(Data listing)
-.-.-
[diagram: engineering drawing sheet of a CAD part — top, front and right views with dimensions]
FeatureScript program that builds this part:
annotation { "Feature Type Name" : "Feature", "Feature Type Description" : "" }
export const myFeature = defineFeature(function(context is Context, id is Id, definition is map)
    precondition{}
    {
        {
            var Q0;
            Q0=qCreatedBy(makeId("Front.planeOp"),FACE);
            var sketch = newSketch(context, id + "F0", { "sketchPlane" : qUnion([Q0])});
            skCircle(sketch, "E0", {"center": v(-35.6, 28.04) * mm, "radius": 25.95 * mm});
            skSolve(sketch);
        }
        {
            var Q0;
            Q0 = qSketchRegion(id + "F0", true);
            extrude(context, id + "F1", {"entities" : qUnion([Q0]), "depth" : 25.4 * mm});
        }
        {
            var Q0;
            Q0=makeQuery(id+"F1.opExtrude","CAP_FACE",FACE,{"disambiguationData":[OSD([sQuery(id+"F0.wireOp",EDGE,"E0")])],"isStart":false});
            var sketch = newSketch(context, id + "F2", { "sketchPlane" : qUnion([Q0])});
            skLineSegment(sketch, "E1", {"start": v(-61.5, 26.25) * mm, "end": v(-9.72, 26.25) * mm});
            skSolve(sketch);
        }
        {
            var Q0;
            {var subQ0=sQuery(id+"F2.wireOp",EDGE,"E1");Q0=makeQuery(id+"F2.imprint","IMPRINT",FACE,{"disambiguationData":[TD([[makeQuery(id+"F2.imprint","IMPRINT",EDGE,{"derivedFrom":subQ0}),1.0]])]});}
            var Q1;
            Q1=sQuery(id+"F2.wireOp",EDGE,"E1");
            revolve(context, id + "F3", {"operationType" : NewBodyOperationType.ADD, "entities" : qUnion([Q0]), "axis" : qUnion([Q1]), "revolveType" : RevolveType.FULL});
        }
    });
-.-.-
Directions for this task
Reproduce every line of the entries above verbatim.

Reply to the task
[diagram: engineering drawing sheet of a CAD part — top, front and right views with dimensions]
FeatureScript program that builds this part:
annotation { "Feature Type Name" : "Feature", "Feature Type Description" : "" }
export const myFeature = defineFeature(function(context is Context, id is Id, definition is map)
    precondition{}
    {
        {
            var Q0;
            Q0=qCreatedBy(makeId("Front.planeOp"),FACE);
            var sketch = newSketch(context, id + "F0", { "sketchPlane" : qUnion([Q0])});
            skCircle(sketch, "E0", {"center": v(-35.6, 28.04) * mm, "radius": 25.95 * mm});
            skSolve(sketch);
        }
        {
            var Q0;
            Q0 = qSketchRegion(id + "F0", true);
            extrude(context, id + "F1", {"entities" : qUnion([Q0]), "depth" : 25.4 * mm});
        }
        {
            var Q0;
            Q0=makeQuery(id+"F1.opExtrude","CAP_FACE",FACE,{"disambiguationData":[OSD([sQuery(id+"F0.wireOp",EDGE,"E0")])],"isStart":false});
            var sketch = newSketch(context, id + "F2", { "sketchPlane" : qUnion([Q0])});
            skLineSegment(sketch, "E1", {"start": v(-61.5, 26.25) * mm, "end": v(-9.72, 26.25) * mm});
            skSolve(sketch);
        }
        {
            var Q0;
            {var subQ0=sQuery(id+"F2.wireOp",EDGE,"E1");Q0=makeQuery(id+"F2.imprint","IMPRINT",FACE,{"disambiguationData":[TD([[makeQuery(id+"F2.imprint","IMPRINT",EDGE,{"derivedFrom":subQ0}),1.0]])]});}
            var Q1;
            Q1=sQuery(id+"F2.wireOp",EDGE,"E1");
            revolve(context, id + "F3", {"operationType" : NewBodyOperationType.ADD, "entities" : qUnion([Q0]), "axis" : qUnion([Q1]), "revolveType" : RevolveType.FULL});
        }
    });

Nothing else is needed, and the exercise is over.